(Document extract)
The Euthanasia (Regulation) Bill, 2019 By Shri Bhartruhari Mahtab, M.P.

The present Bill seeks to regulate euthanasia by making the following provisions:
  1. defining active euthanasia and passive euthanasia;
  2. allowing active euthanasia for terminally ill individuals who are facing acute suffering due to such illness;
  3. allowing passive euthanasia for individuals in permanent vegetative state;
  4. providing for constitution of an Evaluation and Review Board to examine patients requiring active or passive euthanasia;
  5. providing for constitution of a Committee of three physicians to decide whether a patient actually requires passive euthanasia; and
  6. providing that application of euthanasia involving a child shall be decided by the Evaluation and Review Board in consultation with a paediatrician to prevent misuse of law in such case.
(End Document extract)
### Tasks to perform
1 > Rewrite the paragraph beginning "The present Bill seeks" from the euthanasia bill summary in a shorter form, keeping its main points.
2 > Write out word for word the part of the euthanasia bill summary that opens with the words containing "The present Bill" and closes with "in such case.".
(Data to examine)
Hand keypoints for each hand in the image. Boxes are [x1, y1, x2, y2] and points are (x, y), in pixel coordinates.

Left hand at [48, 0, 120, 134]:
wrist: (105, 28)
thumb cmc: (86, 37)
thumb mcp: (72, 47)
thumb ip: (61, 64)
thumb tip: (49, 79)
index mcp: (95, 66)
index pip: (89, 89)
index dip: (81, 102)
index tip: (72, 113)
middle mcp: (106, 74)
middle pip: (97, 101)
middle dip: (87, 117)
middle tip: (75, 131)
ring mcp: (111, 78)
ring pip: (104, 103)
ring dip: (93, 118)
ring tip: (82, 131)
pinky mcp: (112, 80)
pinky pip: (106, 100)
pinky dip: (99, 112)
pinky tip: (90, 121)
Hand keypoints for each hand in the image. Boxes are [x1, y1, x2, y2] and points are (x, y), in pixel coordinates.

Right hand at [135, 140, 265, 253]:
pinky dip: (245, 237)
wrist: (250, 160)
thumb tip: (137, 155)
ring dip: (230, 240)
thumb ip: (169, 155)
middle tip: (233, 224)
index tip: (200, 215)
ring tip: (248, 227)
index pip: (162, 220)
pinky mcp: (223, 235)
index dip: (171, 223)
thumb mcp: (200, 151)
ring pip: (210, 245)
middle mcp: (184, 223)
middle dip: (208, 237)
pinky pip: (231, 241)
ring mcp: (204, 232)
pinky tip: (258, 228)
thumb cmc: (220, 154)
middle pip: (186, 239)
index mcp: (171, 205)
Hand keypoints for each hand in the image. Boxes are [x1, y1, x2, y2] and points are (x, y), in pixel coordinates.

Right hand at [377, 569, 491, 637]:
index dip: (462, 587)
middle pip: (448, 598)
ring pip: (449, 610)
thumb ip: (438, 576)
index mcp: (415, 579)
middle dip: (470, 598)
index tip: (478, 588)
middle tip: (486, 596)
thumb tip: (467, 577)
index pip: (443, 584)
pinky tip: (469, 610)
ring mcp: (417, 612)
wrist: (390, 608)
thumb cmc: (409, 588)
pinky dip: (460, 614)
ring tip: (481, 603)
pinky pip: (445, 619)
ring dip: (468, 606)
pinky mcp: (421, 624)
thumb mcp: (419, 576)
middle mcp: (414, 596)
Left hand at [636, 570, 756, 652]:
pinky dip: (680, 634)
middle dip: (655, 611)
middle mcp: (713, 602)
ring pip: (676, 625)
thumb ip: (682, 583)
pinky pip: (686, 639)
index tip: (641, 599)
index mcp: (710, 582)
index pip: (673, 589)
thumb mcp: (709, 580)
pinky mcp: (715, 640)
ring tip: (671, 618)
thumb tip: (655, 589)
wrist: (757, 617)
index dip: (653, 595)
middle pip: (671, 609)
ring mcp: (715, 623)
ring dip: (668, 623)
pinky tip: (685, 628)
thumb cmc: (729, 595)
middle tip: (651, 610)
(End Data to examine)
(Data to examine)
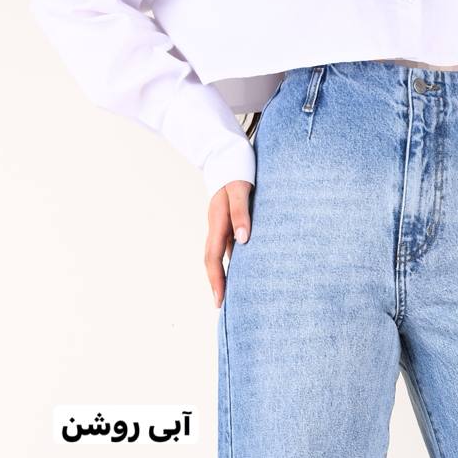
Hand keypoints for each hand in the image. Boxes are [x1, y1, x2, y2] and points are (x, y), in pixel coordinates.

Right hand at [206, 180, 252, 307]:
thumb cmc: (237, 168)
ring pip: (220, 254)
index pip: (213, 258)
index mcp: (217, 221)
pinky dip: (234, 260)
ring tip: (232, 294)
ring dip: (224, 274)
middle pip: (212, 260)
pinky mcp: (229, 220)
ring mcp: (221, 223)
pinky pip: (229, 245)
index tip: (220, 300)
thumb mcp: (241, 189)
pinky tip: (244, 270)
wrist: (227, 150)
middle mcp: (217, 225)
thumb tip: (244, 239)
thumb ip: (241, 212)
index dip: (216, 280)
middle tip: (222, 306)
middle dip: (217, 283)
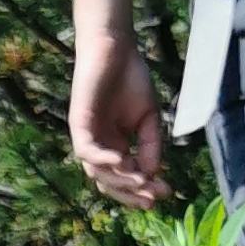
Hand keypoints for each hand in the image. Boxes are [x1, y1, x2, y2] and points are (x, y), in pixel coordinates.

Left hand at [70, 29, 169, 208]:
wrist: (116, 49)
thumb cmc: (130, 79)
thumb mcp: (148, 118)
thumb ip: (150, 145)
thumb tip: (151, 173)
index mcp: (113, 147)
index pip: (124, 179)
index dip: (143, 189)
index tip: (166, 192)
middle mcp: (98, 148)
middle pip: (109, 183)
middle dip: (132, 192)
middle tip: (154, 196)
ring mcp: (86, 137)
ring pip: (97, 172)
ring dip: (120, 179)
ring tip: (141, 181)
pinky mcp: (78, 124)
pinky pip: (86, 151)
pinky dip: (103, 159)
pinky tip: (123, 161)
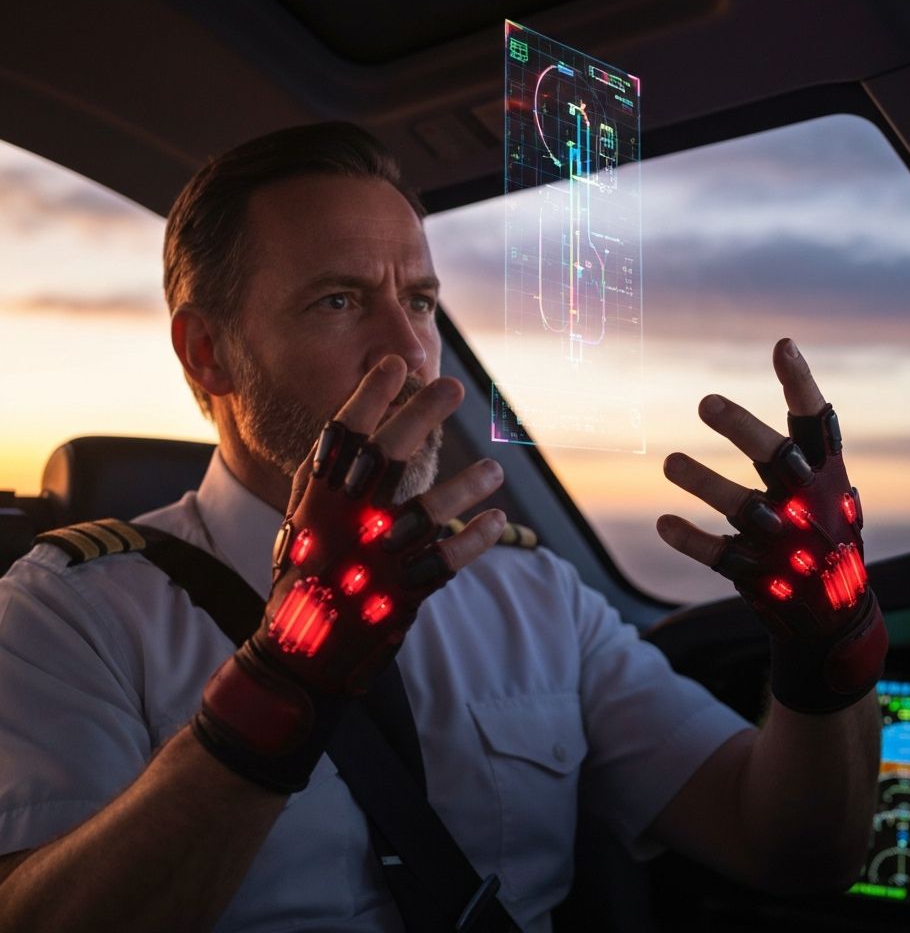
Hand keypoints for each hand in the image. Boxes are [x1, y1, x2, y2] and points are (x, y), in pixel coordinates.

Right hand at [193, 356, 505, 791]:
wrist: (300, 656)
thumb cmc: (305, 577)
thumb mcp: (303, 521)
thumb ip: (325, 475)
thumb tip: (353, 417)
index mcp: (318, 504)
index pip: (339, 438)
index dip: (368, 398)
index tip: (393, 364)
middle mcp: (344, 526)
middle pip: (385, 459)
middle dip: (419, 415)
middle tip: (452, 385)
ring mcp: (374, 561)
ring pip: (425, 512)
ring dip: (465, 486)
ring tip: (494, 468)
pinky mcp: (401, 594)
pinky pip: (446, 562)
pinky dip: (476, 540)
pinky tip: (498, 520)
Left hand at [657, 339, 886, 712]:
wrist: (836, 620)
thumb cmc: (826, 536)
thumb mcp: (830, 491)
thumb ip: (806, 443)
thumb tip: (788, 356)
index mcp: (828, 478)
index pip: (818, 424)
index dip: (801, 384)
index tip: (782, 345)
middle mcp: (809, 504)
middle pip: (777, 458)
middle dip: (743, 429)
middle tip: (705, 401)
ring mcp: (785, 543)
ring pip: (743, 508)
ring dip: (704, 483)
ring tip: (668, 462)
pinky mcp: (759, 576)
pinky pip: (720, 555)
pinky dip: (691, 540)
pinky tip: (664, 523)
(End Data to examine)
### Results of the exercise
1 >
The Bill regulates euthanasia by:
- defining active and passive euthanasia
- allowing active euthanasia for terminally ill people in acute suffering
- allowing passive euthanasia for people in a permanent vegetative state
- setting up an Evaluation and Review Board to examine patients who need either kind
- setting up a three-physician Committee to decide whether a patient truly needs passive euthanasia
- having the Board decide cases involving a child, with a pediatrician, to prevent misuse

2 >
The present Bill seeks to regulate euthanasia by making the following provisions:
  1. defining active euthanasia and passive euthanasia;
  2. allowing active euthanasia for terminally ill individuals who are facing acute suffering due to such illness;
  3. allowing passive euthanasia for individuals in permanent vegetative state;
  4. providing for constitution of an Evaluation and Review Board to examine patients requiring active or passive euthanasia;
  5. providing for constitution of a Committee of three physicians to decide whether a patient actually requires passive euthanasia; and
  6. providing that application of euthanasia involving a child shall be decided by the Evaluation and Review Board in consultation with a paediatrician to prevent misuse of law in such case.